Last year, 3.5 million couples 18 and older were part of a commuter marriage, according to the U.S. Census Bureau's current population survey.
That's up about 17 percent from 2001, when 3 million couples did it; the number stood at 2.7 million in 2000. What this means for the couples is spending more on travel and housing - as in thousands of dollars more - to come out financially ahead, in part because of the current economy and job market. The Great Recession has forced workers to broaden the geographic boundaries of their job hunt, while selling a home to relocate has become much harder since the real estate downturn.
In the typical commuter marriage, one spouse will rent an apartment in the city where they work, while the other holds down the home front, whether that is an owned or rented property. Airfare also figures in, between the commuting spouse flying back and forth, and the non-commuting spouse making special visits to the commuting city. Echeverria's husband, for example, comes to New York every few months on business, tweaking his schedule so he can see his wife more often.
Echevarria says that between her flights to Florida and her husband's trips to New York, they spend more than $500 a month extra. Does she come out ahead financially working in New York? "Absolutely," she says. "And the way I'm treated at work makes my life a lot easier."
"People are looking for creative solutions to live the lifestyles they want to live," says Julie Murphy Casserly, a Chicago-based wealth manager. But she warns that commuter couples also get financial tradeoffs: "the double utilities, the double rent, the double cars and the double everything else." Couples also have to pay state taxes twice, as non-residents in the state where a spouse works, and residents in the state they legally call home.
And, she adds, in some cases, it's a smokescreen that gives one spouse an excuse to live apart from another, using the pretense of work for the arrangement.
While there are no statistics that reflect an increased divorce rate among those in commuter marriages, the stresses are palpable and couples have to get resourceful. "Skyping is not a full substitute, but at least it's a substitute on some level," says Leigh Cummings, a partner at Warner, Bates & McGough, a family law firm based in Atlanta, Georgia.
Communication is essential to making commuter marriages work, she adds.

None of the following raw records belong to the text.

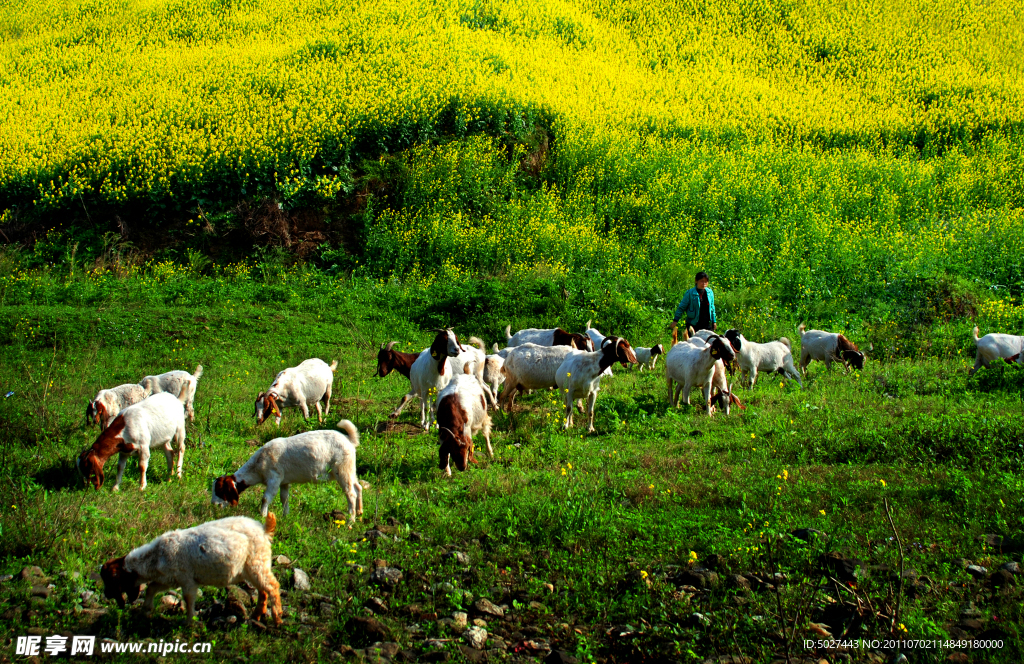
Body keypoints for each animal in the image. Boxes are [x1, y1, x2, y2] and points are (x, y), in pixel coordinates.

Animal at [98, 510, 280, 627]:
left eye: (110, 580)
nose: (106, 595)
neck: (157, 556)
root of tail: (264, 529)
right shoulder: (168, 579)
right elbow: (151, 588)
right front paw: (145, 611)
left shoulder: (187, 579)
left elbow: (188, 598)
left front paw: (188, 622)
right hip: (252, 568)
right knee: (263, 590)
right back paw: (256, 615)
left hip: (257, 562)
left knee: (272, 586)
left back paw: (277, 619)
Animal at [211, 420, 364, 524]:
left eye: (220, 490)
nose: (215, 505)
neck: (258, 465)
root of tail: (349, 439)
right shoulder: (284, 482)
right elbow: (284, 498)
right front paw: (285, 516)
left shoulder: (274, 478)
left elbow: (266, 498)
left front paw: (262, 515)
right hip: (350, 469)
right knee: (358, 487)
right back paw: (360, 512)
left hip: (342, 469)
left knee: (350, 494)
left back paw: (350, 521)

Because time together becomes such a precious commodity, she recommends commuter couples use extra income to hire as much domestic help as possible, so that they have more time with each other (and less to snipe about regarding domestic duties when they get together).
There are also ways to minimize costs - sometimes with the help of family. Echevarria spends the week in a rent-controlled apartment in Upper Manhattan that originally belonged to her mother, paying just $286 a month to split it with her brother.
Then there's Adrienne McGarr, who stayed behind in Chicago, Illinois with two toddlers while her husband spent Sundays through Fridays in Boston, Massachusetts as a securities lender. For the two years of that arrangement, her spouse lived in his parents' home in Brookline, Massachusetts.
The couple spent more than $300 a week for flights to and from Boston, and had to get some extra help with childcare. But McGarr, 34, says they still came out ahead. They bided their time until their Chicago condominium in the city's Wicker Park neighborhood sold last summer. That enabled them to buy a house in the Boston suburbs last August. McGarr stresses that she and her spouse talked this plan through every step of the way, without much in the way of guesswork.
"It was still definitely difficult: Midwest to East Coast, city to suburbs, and on top of all that I was really pregnant" with a third child, McGarr says. "But there are 50 kids on our new street and within a few minutes, my kids had brand new best friends. And my husband grew up here; a lot of his best friends were still here. It was a lot easier than I thought it was going to be."
For her own part, Echevarria says she doesn't worry about drifting apart from her partner, because he feels secure in his own skin and she works hard to maintain trust. They have gotten used to their new lifestyle, and approach commuter marriage with an important shared goal: to save towards their retirement goals at an accelerated pace. "Why fix what isn't broken?" she says.